▸ **Document section**:
━━━━

Deep Learning based Real Time Vehicle Detection and Collision Prediction with Distance-Based Alert System
Deep Learning based Real Time Vehicle Detection and Collision Prediction with Distance-Based Alert System
IEEE BASE PAPER TITLE:
Collision Prediction in an Integrated Framework of Scenario-Based and Data-Driven Approaches
IEEE BASE PAPER ABSTRACT
A collision prediction framework integrating scenario-based approach with data-driven approach is proposed to enhance the safety of autonomous driving vehicles as well as advanced driver assistance systems. No matter how the autonomous driving is intelligent, it is inevitable to consider malfunction or faults of sensors, actuators, and processors, thus resulting in the collision. To address these issues, several studies have been proposed to improve performance based on model-based or data-driven approaches. However, there are several challenges in terms of the scarcity of accident data and the lack of explainability of deep neural networks. To overcome the limits of both approaches, an integrated framework that includes trajectory prediction, threat assessment, and decision-making based on convolutional neural network (CNN) for collision prediction is introduced. For more detail, both trajectory prediction based on Kalman filter and probabilistic threat metric are added in the form of a simplified bird’s eye view (SBEV), which is the input to the network. In the development of the proposed algorithm, pre-crash simulation data and experimental data have been employed. A comparative study shows that the proposed algorithm outperforms the model-based algorithm on simulation data containing safety-critical scenarios. Furthermore, it outperforms the data-driven algorithm on experimental data.
PROJECT OUTPUT VIDEO:
ALGORITHM / MODEL USED:
Pre-trained YOLOv4 Model.
OUR PROPOSED ABSTRACT:
Road accidents remain a significant global concern, causing extensive loss of life and property every year. With the increasing volume of vehicles on the road, the need for advanced systems to prevent collisions and ensure road safety has become paramount. Addressing this critical challenge, the project “Deep Learning-Based Real-Time Vehicle Detection and Collision Prediction with Distance-Based Alert System” aims to utilize modern technologies to reduce the risk of road accidents through timely detection and alerts.
Developed using MATLAB, the system integrates the YOLOv4 (You Only Look Once version 4) model for real-time vehicle detection, trained on the COCO (Common Objects in Context) dataset. By analyzing testing videos sourced from a public database, the system accurately identifies vehicles within the scenes and measures their proximity to the camera-mounted vehicle.
Through a combination of distance measurement algorithms and alert generation mechanisms, drivers are promptly notified of potential collision risks via text and sound alerts. Finally, the Alert System issues timely warnings based on the calculated distances. Alerts are categorized into three levels: “Vehicle Very Near” for immediate collision risk, “Vehicle Little Far” for potential risk, and “Vehicle Very Far” for a safe distance, encouraging continued vigilance. These alerts are conveyed through visual and auditory signals, ensuring drivers are informed in real time to take preventive action.

━━━━

▸ **Extracted material**:
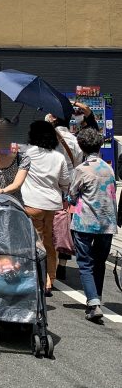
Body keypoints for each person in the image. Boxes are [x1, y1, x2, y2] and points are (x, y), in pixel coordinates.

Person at [68, 128, 117, 323]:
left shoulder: (81, 169)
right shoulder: (108, 168)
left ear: (81, 146)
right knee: (99, 262)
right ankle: (96, 298)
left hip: (85, 222)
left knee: (85, 263)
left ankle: (93, 302)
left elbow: (72, 197)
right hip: (107, 223)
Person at [21, 120, 72, 295]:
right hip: (52, 205)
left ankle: (36, 278)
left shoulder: (27, 153)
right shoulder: (58, 157)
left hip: (31, 203)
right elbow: (66, 182)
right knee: (49, 242)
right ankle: (50, 279)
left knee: (33, 242)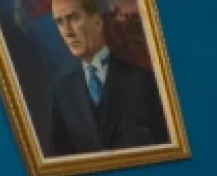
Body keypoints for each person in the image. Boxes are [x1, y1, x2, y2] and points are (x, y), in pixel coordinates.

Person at [47, 0, 169, 156]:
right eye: (59, 22)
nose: (67, 31)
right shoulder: (62, 92)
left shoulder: (143, 81)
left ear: (98, 22)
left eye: (74, 18)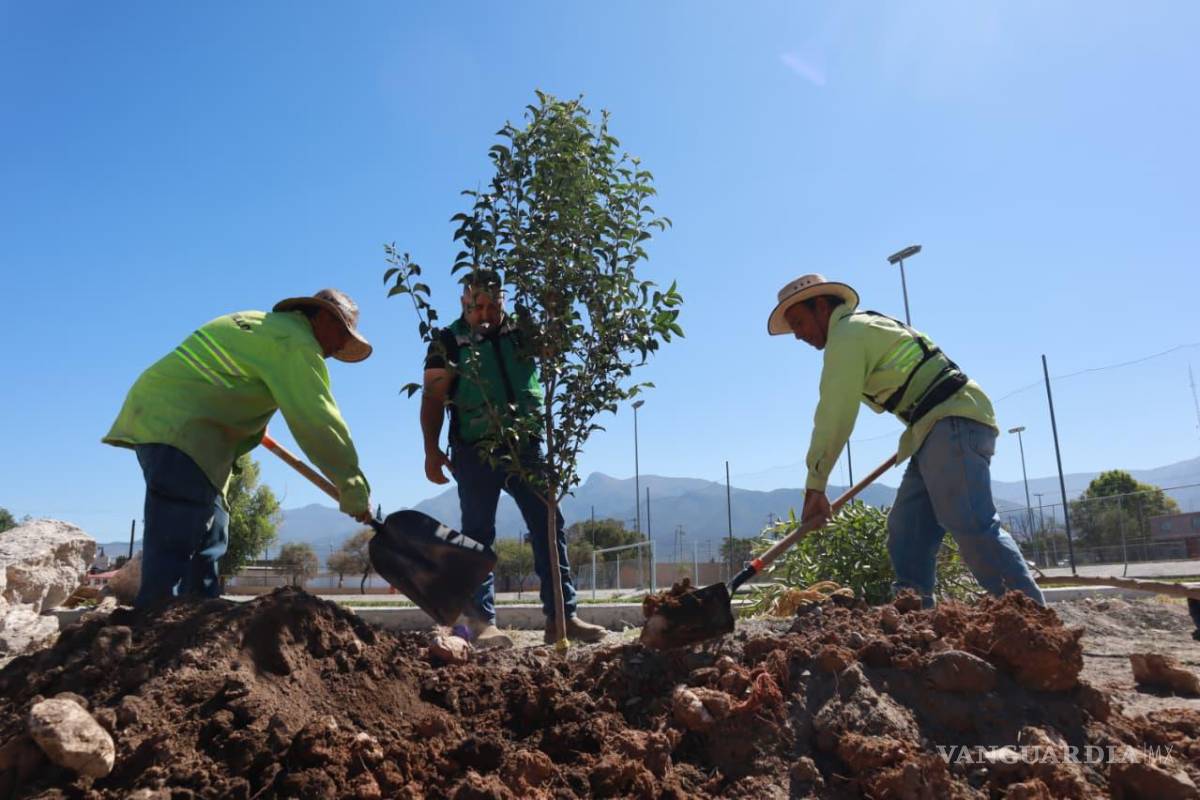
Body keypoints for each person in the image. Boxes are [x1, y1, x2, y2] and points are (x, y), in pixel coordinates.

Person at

━━━━

▸ **Tasks for this exercise**:
**a)** According to the project page, what dataset was the YOLOv4 model trained on?
**b)** Print the project page exactly from "Through a combination" up to and including "take preventive action.".
**c)** Summarize the project page in two sentences.
The records above are separate material, apart from the project page.

▸ **Answer set**:
**a)** The COCO (Common Objects in Context) dataset.

**b)**
Through a combination of distance measurement algorithms and alert generation mechanisms, drivers are promptly notified of potential collision risks via text and sound alerts. Finally, the Alert System issues timely warnings based on the calculated distances. Alerts are categorized into three levels: “Vehicle Very Near” for immediate collision risk, “Vehicle Little Far” for potential risk, and “Vehicle Very Far” for a safe distance, encouraging continued vigilance. These alerts are conveyed through visual and auditory signals, ensuring drivers are informed in real time to take preventive action.

**c)** The project uses a pre-trained YOLOv4 model in MATLAB, trained on the COCO dataset, to detect vehicles in real time in test videos and measure how close they are to the camera-mounted vehicle. Based on the calculated distances, it warns drivers with text and sound alerts at three levels: "Vehicle Very Near," "Vehicle Little Far," and "Vehicle Very Far."